Hoje, ouvia logo de manhã a habitual notícia dos últimos anos: famílias endividadas, perseguidas pelo fisco, como se de criminosas se tratassem. Famílias com desemprego que não conseguem alimentar os filhos! E nada mais conseguem, aliás. Isto é diferente da pré-bancarrota?

Às portas da bancarrota, Sócrates prometia que com um plano do governo tudo se iria resolver. Com esta austeridade em cima das nossas cabeças, este Governo promete o mesmo. Nos dois cenários, perdão, circunstâncias reais, as pessoas e as famílias vivem exactamente o mesmo drama. Não vêm o dinheiro para viver, nem o futuro. Ou que o futuro lhes possa trazer mudança. Porque, sem fazer contas, se dão conta de que estão pior do que há vinte, há trinta anos. Acenam-se-lhes, acenam-nos com melhores tempos, com esperança, mas ninguém percebe como. Mas todos sabemos que com um retrocesso doloroso no poder de compra, nas possibilidades de vida norma, mesmo.

Voltámos a níveis salariais de há mais de vinte anos, se fizermos contas ao actual custo de vida. Nem por isso as grandes empresas desistiram de cobrar, de aumentar preços, custos com energia eléctrica, com combustíveis, com gás, com telecomunicações, com bens alimentares. Se fazem o esforço para demonstrar o contrário, ninguém acredita, porque sente o inverso.

Se a bancarrota nos roubava tudo e destruía o futuro, que fez a austeridade de diferente? Se a crise por esbanjamento do Estado e das empresas nos levou à bancarrota, o que fez a austeridade, se não e apenas a substituição de uma crise descontrolada, por uma depressão económica planeada com os mesmos, exactamente os mesmos resultado?

O problema de Marcelo é o mesmo de quem sempre esteve bem com a vida: não conseguir entender o que é estar sem dinheiro, sem poder pagar as despesas e alimentar filhos e a si mesmo, e ser ainda perseguido pelo Fisco, e não poder encontrar forma alguma de inverter a sua desgraça.
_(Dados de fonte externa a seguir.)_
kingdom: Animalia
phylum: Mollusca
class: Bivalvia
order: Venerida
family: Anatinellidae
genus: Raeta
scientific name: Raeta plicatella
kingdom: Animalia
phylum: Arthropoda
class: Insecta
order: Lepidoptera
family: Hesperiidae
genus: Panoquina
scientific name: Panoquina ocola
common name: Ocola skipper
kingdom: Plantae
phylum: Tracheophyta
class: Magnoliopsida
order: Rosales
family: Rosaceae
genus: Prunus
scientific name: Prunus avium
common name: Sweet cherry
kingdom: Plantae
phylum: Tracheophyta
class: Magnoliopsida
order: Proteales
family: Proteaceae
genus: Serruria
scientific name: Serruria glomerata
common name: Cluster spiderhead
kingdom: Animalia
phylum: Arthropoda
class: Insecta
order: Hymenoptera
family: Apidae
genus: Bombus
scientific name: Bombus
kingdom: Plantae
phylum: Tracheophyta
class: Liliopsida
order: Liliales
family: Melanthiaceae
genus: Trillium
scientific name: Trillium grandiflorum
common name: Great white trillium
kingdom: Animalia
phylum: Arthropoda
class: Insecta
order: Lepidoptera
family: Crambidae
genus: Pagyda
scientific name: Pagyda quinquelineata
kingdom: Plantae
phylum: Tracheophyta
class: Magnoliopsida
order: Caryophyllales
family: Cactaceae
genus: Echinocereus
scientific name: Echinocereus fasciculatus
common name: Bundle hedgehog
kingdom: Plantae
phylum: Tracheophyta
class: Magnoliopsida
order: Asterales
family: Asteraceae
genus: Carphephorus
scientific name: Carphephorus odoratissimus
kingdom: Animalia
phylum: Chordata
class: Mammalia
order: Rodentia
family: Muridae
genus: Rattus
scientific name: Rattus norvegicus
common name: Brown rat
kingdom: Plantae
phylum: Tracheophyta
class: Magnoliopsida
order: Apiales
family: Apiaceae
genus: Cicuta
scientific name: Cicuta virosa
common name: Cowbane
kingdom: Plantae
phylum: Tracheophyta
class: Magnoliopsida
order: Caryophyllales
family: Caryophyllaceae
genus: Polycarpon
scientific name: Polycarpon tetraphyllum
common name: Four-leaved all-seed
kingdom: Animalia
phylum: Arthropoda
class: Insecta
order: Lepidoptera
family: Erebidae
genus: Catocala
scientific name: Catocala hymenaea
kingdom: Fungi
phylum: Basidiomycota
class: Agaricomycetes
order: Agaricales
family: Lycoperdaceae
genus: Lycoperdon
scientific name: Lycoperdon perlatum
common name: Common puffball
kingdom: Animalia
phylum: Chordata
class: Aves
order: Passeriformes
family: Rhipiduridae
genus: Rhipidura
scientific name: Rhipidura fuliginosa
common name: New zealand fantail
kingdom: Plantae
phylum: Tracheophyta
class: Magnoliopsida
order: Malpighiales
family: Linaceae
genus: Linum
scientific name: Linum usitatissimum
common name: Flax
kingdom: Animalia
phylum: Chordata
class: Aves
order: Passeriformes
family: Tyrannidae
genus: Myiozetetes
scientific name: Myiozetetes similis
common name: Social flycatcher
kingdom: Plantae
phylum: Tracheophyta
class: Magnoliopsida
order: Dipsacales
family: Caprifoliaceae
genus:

Ler estatística não é o mesmo que viver no sufoco.

A bancarrota era o fim de muita coisa, a austeridade é a garantia desse fim que a bancarrota não sabia se assegurava. Nunca entenderão os que planearam esta austeridade, mas ela voltar-se-á com brutalidade contra todos eles. A Alemanha, por exemplo, quando entender que empobrecer os outros se voltará contra ela, já será tarde. Mas aí, terá de novo a possibilidade de fazer o que sempre fez e nada mais saber fazer: empurrar com a barriga, ou de outra forma, provocar mais uma guerra. Os outros é que são sempre os culpados. Isto é para a Alemanha, como para todos os que lhes seguiram os planos e as execuções dos mesmos.

O PSD não escapará a isto, a esta austeridade, como o PS também não. Podem até passar pelo próximo acto eleitoral, mas se um dia o povo entender o significado de uma austeridade perante o fantasma de uma bancarrota, nunca mais lhes perdoarão. E não vale a pena explicar a burros. Fechados em dias de planificação de vícios políticos, como parecer e nunca ser, como fingir e nunca assumir, como substituir uma bancarrota por uma crise provocada por austeridade imposta, eles nunca entenderão. Nem querem. Vivem como D. Carlos, num país falido, ignorante e triste, onde as pessoas se arrastam para não morrer cedo demais, chorando a catástrofe que se abateu sobre os seus filhos, mas dentro de portas, em festas e faustos, nunca sentirão esta imensa e violenta realidade.

Estamos todos, a maioria, bem pior, e não foi a bancarrota. Foi a austeridade.